Uma proposta para o caminho da autonomia
Para que o auxílio se torne ponte e não muleta, proponho três eixos de ação:
- Condições de vinculação com contrapartida produtiva
Transferências de renda — especialmente de caráter extraordinário — devem estar atreladas ao acesso a qualificação, consultoria de emprego/empreendedorismo, e à inserção gradual no mercado de trabalho formal ou na economia digital. Não na lógica de penalização, mas de estímulo à autonomia. - Ambiente favorável ao empreendedorismo e às PME
Se queremos que o trabalho recupere o seu valor social, precisamos de políticas que reduzam o custo de empreender, facilitem mercado, criem hubs regionais de negócio (como no sul do Brasil já vemos) e promovam a inovação nas cadeias locais — fomentando o “emprego digno” e o “trabalhar pra quê” com resposta. - Educação para o trabalho transformador
O ensino superior, os programas de pós-graduação, a pesquisa aplicada não devem olhar apenas para o mercado como está — devem moldar o mercado de amanhã. Inclusive integrando-se a empresas, governo e sociedade civil. A transferência de renda pode financiar, por exemplo, bolsas vinculadas à participação em projetos de inovação, startups ou consultorias para PMEs. Assim, o “benefício” se conecta ao “ser produtivo”.

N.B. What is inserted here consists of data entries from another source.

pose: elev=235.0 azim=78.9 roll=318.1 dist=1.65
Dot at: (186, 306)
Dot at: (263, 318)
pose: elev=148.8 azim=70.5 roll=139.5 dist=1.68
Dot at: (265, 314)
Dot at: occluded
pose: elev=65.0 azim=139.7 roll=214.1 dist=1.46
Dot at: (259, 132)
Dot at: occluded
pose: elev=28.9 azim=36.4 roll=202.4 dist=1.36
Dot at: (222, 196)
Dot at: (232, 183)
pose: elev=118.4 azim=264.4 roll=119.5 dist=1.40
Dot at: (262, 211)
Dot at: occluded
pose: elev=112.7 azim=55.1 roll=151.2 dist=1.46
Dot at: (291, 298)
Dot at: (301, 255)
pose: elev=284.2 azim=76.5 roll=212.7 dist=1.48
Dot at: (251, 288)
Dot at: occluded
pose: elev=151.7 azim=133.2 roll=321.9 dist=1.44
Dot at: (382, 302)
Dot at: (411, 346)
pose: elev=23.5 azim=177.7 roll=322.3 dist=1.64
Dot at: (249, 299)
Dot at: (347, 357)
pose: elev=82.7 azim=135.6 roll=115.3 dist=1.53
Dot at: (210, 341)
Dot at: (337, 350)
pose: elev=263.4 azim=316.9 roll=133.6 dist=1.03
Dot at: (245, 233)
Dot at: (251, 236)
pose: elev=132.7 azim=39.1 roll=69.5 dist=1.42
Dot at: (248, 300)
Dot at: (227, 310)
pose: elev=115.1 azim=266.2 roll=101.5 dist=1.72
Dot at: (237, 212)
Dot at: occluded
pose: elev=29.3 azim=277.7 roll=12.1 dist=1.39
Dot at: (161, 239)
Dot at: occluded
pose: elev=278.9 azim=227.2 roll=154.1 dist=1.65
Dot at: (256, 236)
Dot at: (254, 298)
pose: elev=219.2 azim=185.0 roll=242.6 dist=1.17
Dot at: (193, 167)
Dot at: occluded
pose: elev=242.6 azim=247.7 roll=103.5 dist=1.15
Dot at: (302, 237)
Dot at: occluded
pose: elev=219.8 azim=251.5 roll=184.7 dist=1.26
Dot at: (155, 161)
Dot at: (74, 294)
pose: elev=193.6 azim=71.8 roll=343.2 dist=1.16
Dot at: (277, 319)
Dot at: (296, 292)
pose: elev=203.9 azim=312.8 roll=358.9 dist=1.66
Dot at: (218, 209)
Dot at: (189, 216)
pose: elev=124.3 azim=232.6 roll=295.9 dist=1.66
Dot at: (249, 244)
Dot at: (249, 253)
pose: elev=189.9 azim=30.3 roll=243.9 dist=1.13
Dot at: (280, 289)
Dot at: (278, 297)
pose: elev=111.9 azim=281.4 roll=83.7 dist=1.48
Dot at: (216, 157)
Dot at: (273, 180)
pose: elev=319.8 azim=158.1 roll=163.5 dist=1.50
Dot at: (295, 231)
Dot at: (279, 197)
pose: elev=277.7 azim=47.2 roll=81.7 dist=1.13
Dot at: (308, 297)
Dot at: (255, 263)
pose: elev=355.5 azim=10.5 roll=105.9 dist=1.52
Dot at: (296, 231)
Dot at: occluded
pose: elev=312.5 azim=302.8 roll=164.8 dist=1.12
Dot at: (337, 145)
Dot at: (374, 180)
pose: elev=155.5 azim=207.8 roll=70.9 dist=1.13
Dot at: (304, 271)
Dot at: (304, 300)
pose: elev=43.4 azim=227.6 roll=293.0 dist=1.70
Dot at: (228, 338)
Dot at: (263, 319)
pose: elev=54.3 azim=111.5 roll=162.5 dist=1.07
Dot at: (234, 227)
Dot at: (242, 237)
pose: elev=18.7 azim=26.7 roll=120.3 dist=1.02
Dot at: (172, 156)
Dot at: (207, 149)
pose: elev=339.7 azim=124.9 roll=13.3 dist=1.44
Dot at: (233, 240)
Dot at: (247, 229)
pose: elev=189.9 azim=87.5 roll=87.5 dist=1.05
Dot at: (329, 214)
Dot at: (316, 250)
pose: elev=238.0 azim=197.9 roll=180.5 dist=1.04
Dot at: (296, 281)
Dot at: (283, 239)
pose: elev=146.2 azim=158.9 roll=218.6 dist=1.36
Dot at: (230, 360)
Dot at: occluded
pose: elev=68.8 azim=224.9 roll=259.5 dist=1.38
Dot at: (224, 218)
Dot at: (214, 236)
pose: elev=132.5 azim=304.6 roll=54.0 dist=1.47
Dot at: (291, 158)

Trabalhar pra quê? Para protagonizar, não sobreviver
No fim, a pergunta “trabalhar pra quê?” carrega uma provocação — e uma esperança. Provocação: para que serve o trabalho se nós o tratarmos como mera necessidade de sustento, e não como veículo de propósito, dignidade e amplitude da cidadania? Esperança: de que o trabalho seja uma expressão de autonomia, de produtividade, de criação de valor — e que os auxílios sociais sejam parte de uma escada para esse patamar, e não um destino em si.
Se o Estado já desembolsou quase R$ 1,5 trilhão, que esse dinheiro seja uma base para algo maior: para uma retomada do protagonismo dos trabalhadores, das empresas, das regiões do país que ficaram à margem, e para que quando alguém pergunte “trabalhar pra quê?”, a resposta seja clara: para gerar valor, para crescer, para transformar.